When keynote speaker Lillian Covington from Opportunity International stepped up to speak, she first asked each table of eight do an exercise. Each attendee read a real-life description of a woman in extreme poverty and a situation she faced. We imagined what it was like to be her and tried to imagine what decision we might make in the same situation.
“I can’t believe that women have to make decisions like this! How is that even a thing?” (16 year-old daughter)
We shared our situations and thoughts among our group. Our table quickly saw how powerful it was for women to be part of a Savings Group and obtain micro-loans in order to not just be able to grow a business that would provide for the immediate needs of their families, but also to allow them to invest in schooling for their children in hopes of a better future for them. Ms.

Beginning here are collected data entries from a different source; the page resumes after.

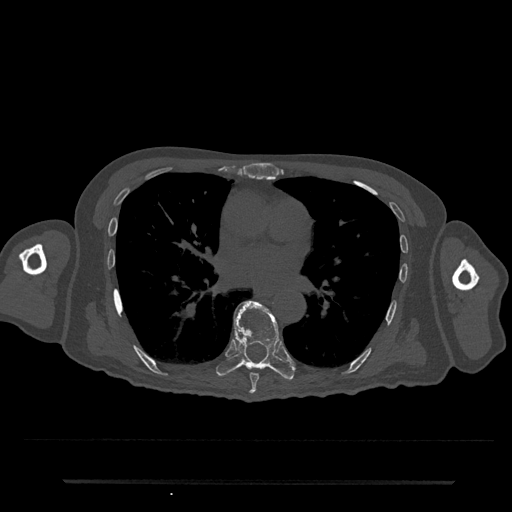
CT including the spine, one axial slice. Slice 442 of 797 in the series (ordered by position). Reconstruction kernel Br40s/3. Bone window (W 1800 / L 400 HU). 0.5 mm slice thickness. 512 × 512 image matrix, field of view 427 × 427 mm. Patient: male, 74 years. From the clinical record (not read from this slice): primary cancer: prostate.
Annotated regions visible in this slice (semi-automatic segmentation, software-assisted and operator-edited):
- T7 vertebra: bounding box <249,373,259,394> (left, top, right, bottom; pixels)
- T8 vertebra: <216,301,295,380>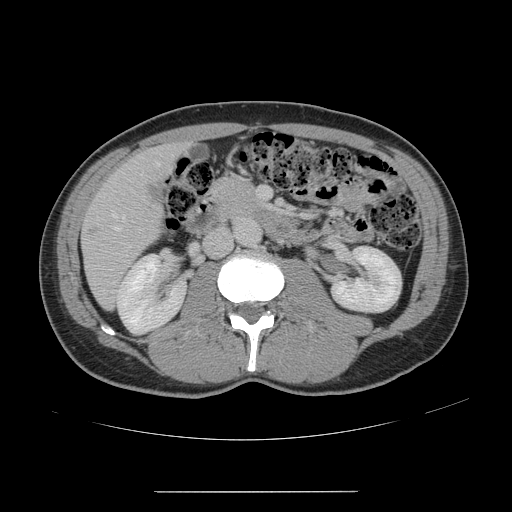
Contrast-enhanced abdominal CT, one axial slice. Slice 55 of 178 in the series (ordered by position). 120 kVp. Intravenous contrast given. Soft-tissue window (W 400 / L 40 HU). 512 × 512 image matrix, field of view 401 × 401 mm. From the clinical record (not read from this slice): patient: male, age 41 years at operation; diagnosis: colorectal cancer liver metastases, imaged before liver resection; multiple liver metastases: yes; largest metastasis: 2.4 cm; disease in both lobes: no.
Outlined on this slice (outlined manually by an expert reader):
- hepatic veins: bounding box (x1, y1, x2, y2) in pixels: (105, 162, 160, 247)
- liver: (83, 145, 182, 307)
- portal vein (with intrahepatic branches): (258, 187, 267, 199)
- liver metastasis: (148, 181, 161, 197)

Covington then spoke about how micro-loans have helped these women and many more, and she shared about the important work that Opportunity International continues to do on this front every day.

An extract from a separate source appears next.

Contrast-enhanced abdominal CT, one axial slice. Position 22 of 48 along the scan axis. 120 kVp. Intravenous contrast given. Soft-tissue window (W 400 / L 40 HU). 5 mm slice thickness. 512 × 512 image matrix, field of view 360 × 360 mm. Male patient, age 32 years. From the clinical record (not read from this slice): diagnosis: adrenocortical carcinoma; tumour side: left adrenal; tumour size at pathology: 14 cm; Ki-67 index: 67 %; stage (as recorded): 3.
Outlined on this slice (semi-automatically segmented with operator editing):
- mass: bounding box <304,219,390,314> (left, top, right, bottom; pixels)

Catching hold of the excitement from the impact micro-loans make, particularly in educating girls for the hope of brighter futures, my 10 year-old did not hold back her questions during the open Q&A time. After we got home, she provided her reflection on the night:
“At iZōsh, I learned how other people lived. I wish we could help all of these people start a business. While I was there, I imagined what it would be like to live like them, and I immediately felt extremely bad for them. I learned so much while also having a great time at iZōsh. I wish I could be a member and go to all of the meetings.”
As I was tucking her in a little later that night, her sleepy voice offered one last thought: “Mom, you are making a difference not just in my own life, but in other people’s lives. You matter, mom, and the women you are helping matter.”
That is the beauty of iZōsh: we learn together, give together, and celebrate joyfully that women and their families are one step closer to brighter futures.